Wanneer een patient netjes is opgewerkt en de conclusie is dat de oorzaak van de klachten in het maagdarmkanaal zelf ligt, is endoscopie vaak nuttig onderzoek, mits het gedaan wordt door iemand met ervaring.
Een video endoscoop en onze Ct-scan
Met behulp van een endoscoop (flexibele buis met beweegbaar uiteinde) kan de binnenzijde van de slokdarm, maag en darm onderzocht worden. Dit geschiedt bij de hond en kat onder sedatie. Systematisch moet het hele oppervlak onderzocht worden hetgeen alleen kan indien de patient goed is voorbereid. Voor endoscopie van de slokdarm, maag en dunne darm is 12 uur vasten meestal voldoende.
Maar voor scopie van de dikke darm (colonoscopie) is meestal twee dagen vasten nodig en moet de patient bovendien darmwasvloeistof drinken. Dit zorgt ervoor dat het gehele maagdarmkanaal leeg stroomt zodat ook in de dikke darm het slijmvlies gecontroleerd kan worden zonder dat het bedekt is door faeces. Het is van het grootste belang dat tijdens endoscopie biopten van het slijmvlies genomen worden aangezien met alleen kijken vrijwel nooit een diagnose gesteld kan worden.
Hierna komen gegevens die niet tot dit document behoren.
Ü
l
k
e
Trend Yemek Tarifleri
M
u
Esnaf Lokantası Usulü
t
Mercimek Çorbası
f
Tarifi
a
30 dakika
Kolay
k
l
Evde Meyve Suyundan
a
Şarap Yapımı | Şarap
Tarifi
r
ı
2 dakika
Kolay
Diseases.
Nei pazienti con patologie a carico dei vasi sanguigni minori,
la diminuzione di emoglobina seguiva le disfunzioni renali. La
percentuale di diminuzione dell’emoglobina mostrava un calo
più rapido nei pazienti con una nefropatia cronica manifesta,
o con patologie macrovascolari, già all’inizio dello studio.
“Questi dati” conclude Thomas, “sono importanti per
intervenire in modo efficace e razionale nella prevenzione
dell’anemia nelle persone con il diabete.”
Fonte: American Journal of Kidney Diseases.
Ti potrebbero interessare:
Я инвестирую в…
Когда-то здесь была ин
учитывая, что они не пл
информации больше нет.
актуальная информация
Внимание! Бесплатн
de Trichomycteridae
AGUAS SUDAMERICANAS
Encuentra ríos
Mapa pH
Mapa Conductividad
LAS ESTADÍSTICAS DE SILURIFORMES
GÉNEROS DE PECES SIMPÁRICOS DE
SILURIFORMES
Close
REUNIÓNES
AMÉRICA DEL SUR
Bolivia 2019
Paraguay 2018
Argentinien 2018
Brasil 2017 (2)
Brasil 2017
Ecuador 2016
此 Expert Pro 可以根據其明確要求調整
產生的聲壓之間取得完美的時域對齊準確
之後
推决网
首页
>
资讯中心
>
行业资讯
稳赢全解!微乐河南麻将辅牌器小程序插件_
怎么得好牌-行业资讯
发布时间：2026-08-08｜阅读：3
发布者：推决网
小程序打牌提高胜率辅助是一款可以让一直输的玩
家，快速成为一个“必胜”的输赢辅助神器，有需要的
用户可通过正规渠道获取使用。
Met het microscopisch onderzoek van de biopten kan de patholoog bepalen of er sprake is van ontsteking (en hoe ernstig en welke soort ontstekingscellen aanwezig zijn) of dat er sprake is van tumor (en zo ja welke soort).
Klik hier voor een foto galerij van een endoscopie bij een Labrador Retriever.
Histologie van de darm als hulpmiddel bij diagnose.
Naast deze diagnostische endoscopieen wordt ook regelmatig gebruik gemaakt van de endoscopie voor therapeutische doeleinden.
Hierbij kan met denken aan het verwijderen van vreemde voorwerpen uit de slokdarm, maag of soms darm.
Zeker in de slokdarm is de endoscopie sterk te verkiezen boven chirugie omdat het veel minder belastend is. Helaas kunnen niet alle vreemde voorwerpen verwijderd worden via endoscopie, bijvoorbeeld omdat de vishaak de wand geperforeerd heeft of omdat een bot zo vast zit dat eraan trekken grote kans maakt van beschadigen van het slijmvlies.Ook kan endoscopie therapeutisch gebruikt worden om vernauwingen (stricturen) in de slokdarm of darm op te rekken middels balloncatheters.